DATA EXTRACTS:
• • • • •
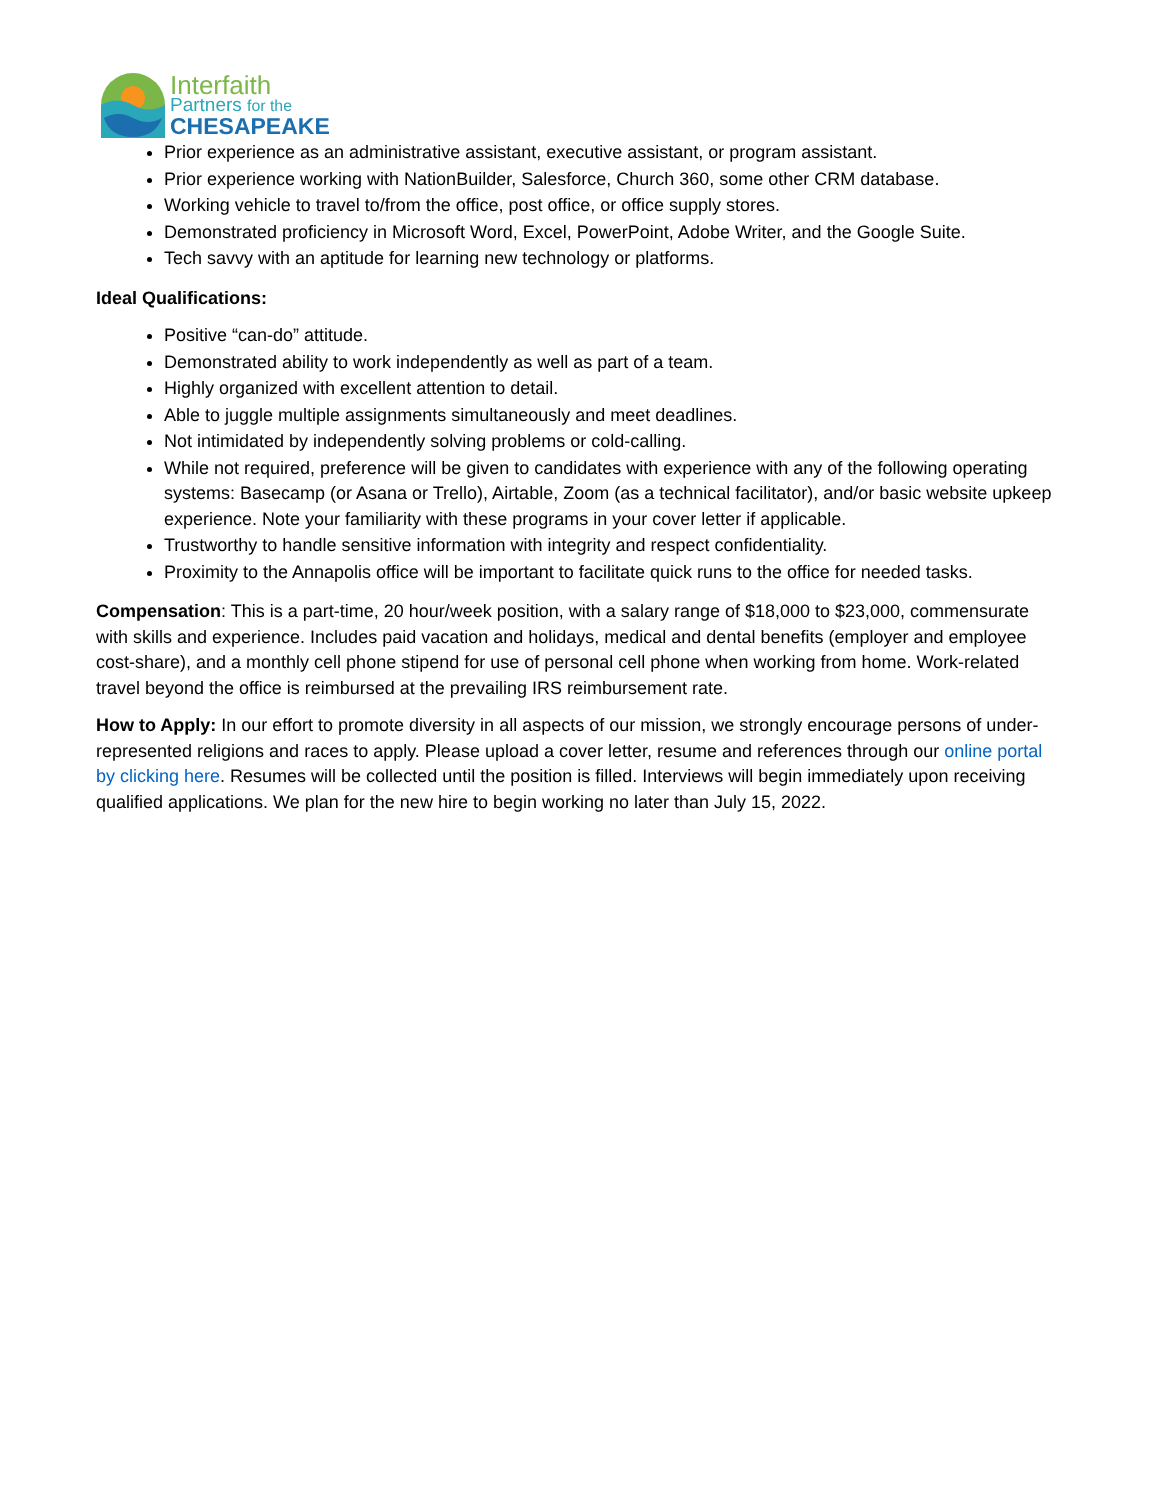Interfaith
Partners for the
CHESAPEAKE
Prior experience as an administrative assistant, executive assistant, or program assistant.
Prior experience working with NationBuilder, Salesforce, Church 360, some other CRM database.
Working vehicle to travel to/from the office, post office, or office supply stores.
Demonstrated proficiency in Microsoft Word, Excel, PowerPoint, Adobe Writer, and the Google Suite.
Tech savvy with an aptitude for learning new technology or platforms.
Ideal Qualifications:
Positive “can-do” attitude.
Demonstrated ability to work independently as well as part of a team.
Highly organized with excellent attention to detail.
Able to juggle multiple assignments simultaneously and meet deadlines.
Not intimidated by independently solving problems or cold-calling.
While not required, preference will be given to candidates with experience with any of the following operating systems: Basecamp (or Asana or Trello), Airtable, Zoom (as a technical facilitator), and/or basic website upkeep experience. Note your familiarity with these programs in your cover letter if applicable.
Trustworthy to handle sensitive information with integrity and respect confidentiality.
Proximity to the Annapolis office will be important to facilitate quick runs to the office for needed tasks.
Compensation: This is a part-time, 20 hour/week position, with a salary range of $18,000 to $23,000, commensurate with skills and experience. Includes paid vacation and holidays, medical and dental benefits (employer and employee cost-share), and a monthly cell phone stipend for use of personal cell phone when working from home. Work-related travel beyond the office is reimbursed at the prevailing IRS reimbursement rate.
How to Apply: In our effort to promote diversity in all aspects of our mission, we strongly encourage persons of under-represented religions and races to apply. Please upload a cover letter, resume and references through our online portal by clicking here. Resumes will be collected until the position is filled. Interviews will begin immediately upon receiving qualified applications. We plan for the new hire to begin working no later than July 15, 2022.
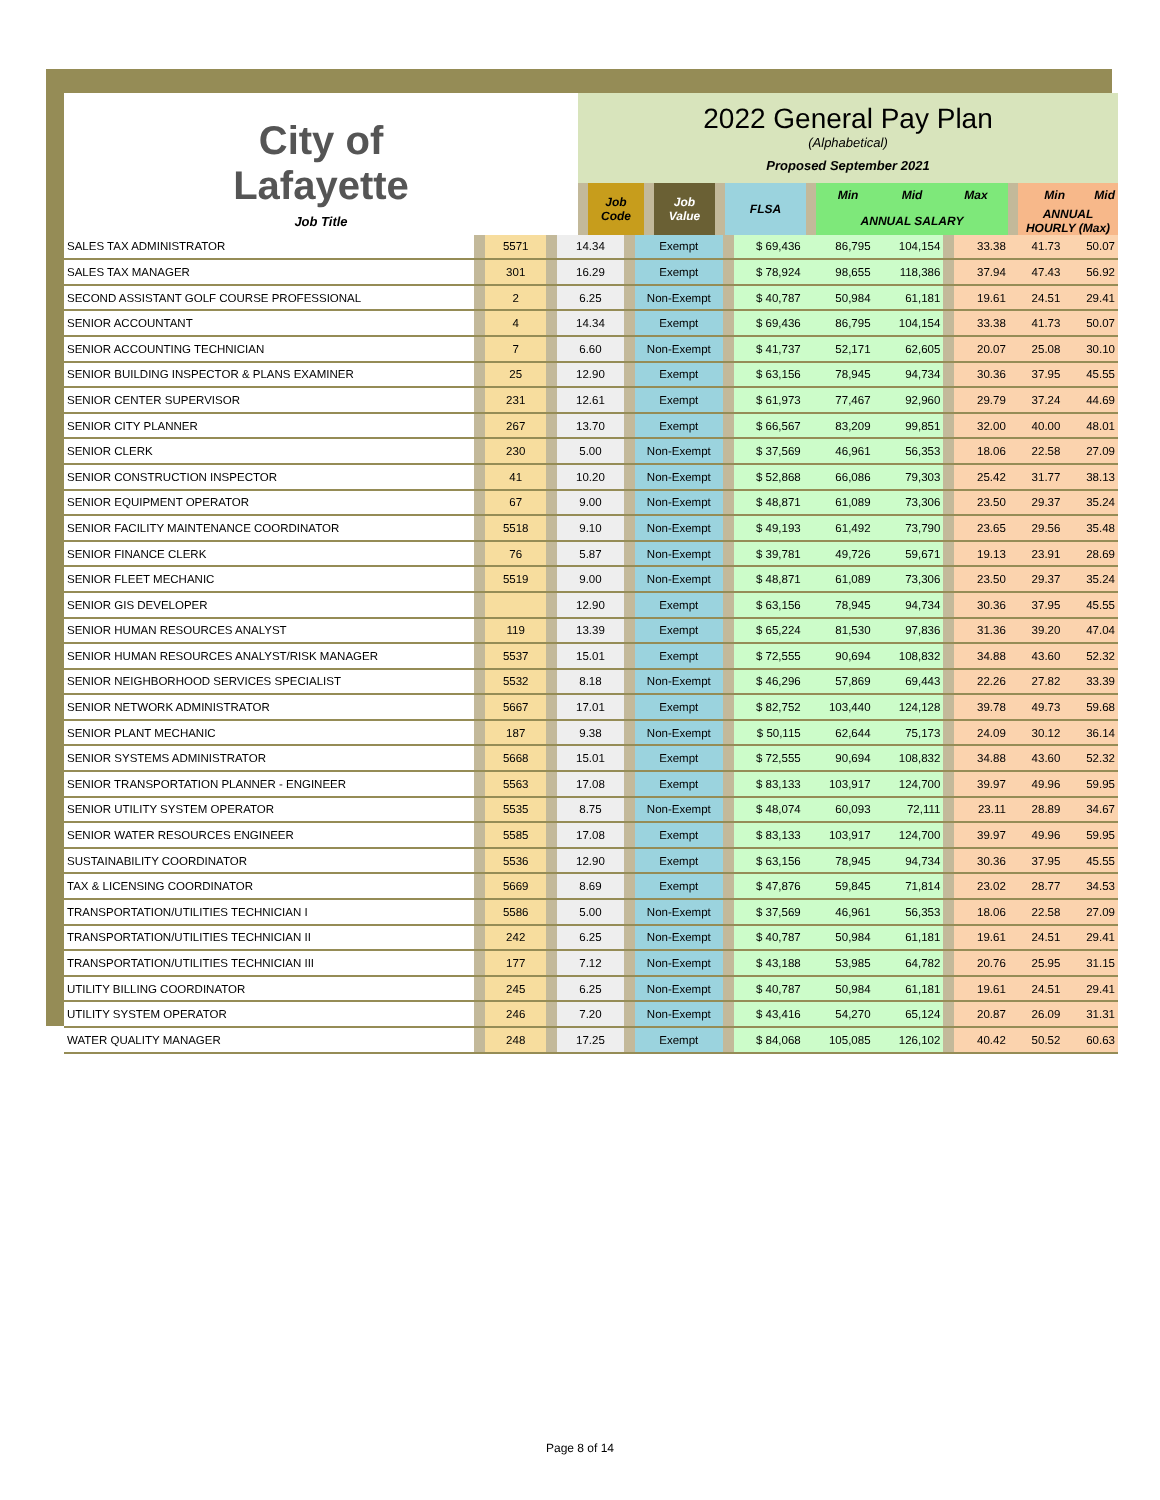| City of Lafayette Job Title | 2022 General Pay Plan (Alphabetical) Proposed September 2021 | | | | | | | | | | | | |
| | | Job Code | | Job Value | | FLSA | | Min | Mid | Max | | Min | Mid |
| | | | | | | | | ANNUAL SALARY | | | | ANNUAL HOURLY (Max) | |
| SALES TAX ADMINISTRATOR | | 5571 | | 14.34 | | Exempt | | $ 69,436 | 86,795 | 104,154 | | 33.38 | 41.73 | 50.07 |
| SALES TAX MANAGER | | 301 | | 16.29 | | Exempt | | $ 78,924 | 98,655 | 118,386 | | 37.94 | 47.43 | 56.92 |
| SECOND ASSISTANT GOLF COURSE PROFESSIONAL | | 2 | | 6.25 | | Non-Exempt | | $ 40,787 | 50,984 | 61,181 | | 19.61 | 24.51 | 29.41 |
| SENIOR ACCOUNTANT | | 4 | | 14.34 | | Exempt | | $ 69,436 | 86,795 | 104,154 | | 33.38 | 41.73 | 50.07 |
| SENIOR ACCOUNTING TECHNICIAN | | 7 | | 6.60 | | Non-Exempt | | $ 41,737 | 52,171 | 62,605 | | 20.07 | 25.08 | 30.10 |
| SENIOR BUILDING INSPECTOR & PLANS EXAMINER | | 25 | | 12.90 | | Exempt | | $ 63,156 | 78,945 | 94,734 | | 30.36 | 37.95 | 45.55 |
| SENIOR CENTER SUPERVISOR | | 231 | | 12.61 | | Exempt | | $ 61,973 | 77,467 | 92,960 | | 29.79 | 37.24 | 44.69 |
| SENIOR CITY PLANNER | | 267 | | 13.70 | | Exempt | | $ 66,567 | 83,209 | 99,851 | | 32.00 | 40.00 | 48.01 |
| SENIOR CLERK | | 230 | | 5.00 | | Non-Exempt | | $ 37,569 | 46,961 | 56,353 | | 18.06 | 22.58 | 27.09 |
| SENIOR CONSTRUCTION INSPECTOR | | 41 | | 10.20 | | Non-Exempt | | $ 52,868 | 66,086 | 79,303 | | 25.42 | 31.77 | 38.13 |
| SENIOR EQUIPMENT OPERATOR | | 67 | | 9.00 | | Non-Exempt | | $ 48,871 | 61,089 | 73,306 | | 23.50 | 29.37 | 35.24 |
| SENIOR FACILITY MAINTENANCE COORDINATOR | | 5518 | | 9.10 | | Non-Exempt | | $ 49,193 | 61,492 | 73,790 | | 23.65 | 29.56 | 35.48 |
| SENIOR FINANCE CLERK | | 76 | | 5.87 | | Non-Exempt | | $ 39,781 | 49,726 | 59,671 | | 19.13 | 23.91 | 28.69 |
| SENIOR FLEET MECHANIC | | 5519 | | 9.00 | | Non-Exempt | | $ 48,871 | 61,089 | 73,306 | | 23.50 | 29.37 | 35.24 |
| SENIOR GIS DEVELOPER | | | | 12.90 | | Exempt | | $ 63,156 | 78,945 | 94,734 | | 30.36 | 37.95 | 45.55 |
| SENIOR HUMAN RESOURCES ANALYST | | 119 | | 13.39 | | Exempt | | $ 65,224 | 81,530 | 97,836 | | 31.36 | 39.20 | 47.04 |
| SENIOR HUMAN RESOURCES ANALYST/RISK MANAGER | | 5537 | | 15.01 | | Exempt | | $ 72,555 | 90,694 | 108,832 | | 34.88 | 43.60 | 52.32 |
| SENIOR NEIGHBORHOOD SERVICES SPECIALIST | | 5532 | | 8.18 | | Non-Exempt | | $ 46,296 | 57,869 | 69,443 | | 22.26 | 27.82 | 33.39 |
| SENIOR NETWORK ADMINISTRATOR | | 5667 | | 17.01 | | Exempt | | $ 82,752 | 103,440 | 124,128 | | 39.78 | 49.73 | 59.68 |
| SENIOR PLANT MECHANIC | | 187 | | 9.38 | | Non-Exempt | | $ 50,115 | 62,644 | 75,173 | | 24.09 | 30.12 | 36.14 |
| SENIOR SYSTEMS ADMINISTRATOR | | 5668 | | 15.01 | | Exempt | | $ 72,555 | 90,694 | 108,832 | | 34.88 | 43.60 | 52.32 |
| SENIOR TRANSPORTATION PLANNER - ENGINEER | | 5563 | | 17.08 | | Exempt | | $ 83,133 | 103,917 | 124,700 | | 39.97 | 49.96 | 59.95 |
| SENIOR UTILITY SYSTEM OPERATOR | | 5535 | | 8.75 | | Non-Exempt | | $ 48,074 | 60,093 | 72,111 | | 23.11 | 28.89 | 34.67 |
| SENIOR WATER RESOURCES ENGINEER | | 5585 | | 17.08 | | Exempt | | $ 83,133 | 103,917 | 124,700 | | 39.97 | 49.96 | 59.95 |
| SUSTAINABILITY COORDINATOR | | 5536 | | 12.90 | | Exempt | | $ 63,156 | 78,945 | 94,734 | | 30.36 | 37.95 | 45.55 |
| TAX & LICENSING COORDINATOR | | 5669 | | 8.69 | | Exempt | | $ 47,876 | 59,845 | 71,814 | | 23.02 | 28.77 | 34.53 |
| TRANSPORTATION/UTILITIES TECHNICIAN I | | 5586 | | 5.00 | | Non-Exempt | | $ 37,569 | 46,961 | 56,353 | | 18.06 | 22.58 | 27.09 |
| TRANSPORTATION/UTILITIES TECHNICIAN II | | 242 | | 6.25 | | Non-Exempt | | $ 40,787 | 50,984 | 61,181 | | 19.61 | 24.51 | 29.41 |
| TRANSPORTATION/UTILITIES TECHNICIAN III | | 177 | | 7.12 | | Non-Exempt | | $ 43,188 | 53,985 | 64,782 | | 20.76 | 25.95 | 31.15 |
| UTILITY BILLING COORDINATOR | | 245 | | 6.25 | | Non-Exempt | | $ 40,787 | 50,984 | 61,181 | | 19.61 | 24.51 | 29.41 |
| UTILITY SYSTEM OPERATOR | | 246 | | 7.20 | | Non-Exempt | | $ 43,416 | 54,270 | 65,124 | | 20.87 | 26.09 | 31.31 |
| WATER QUALITY MANAGER | | 248 | | 17.25 | | Exempt | | $ 84,068 | 105,085 | 126,102 | | 40.42 | 50.52 | 60.63 |
Page 8 of 14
• • • • •
REQUIRED ACTION: Across the entries, how many lines contain "OPERATOR"? Reply with the number only.

YOUR RESPONSE: 3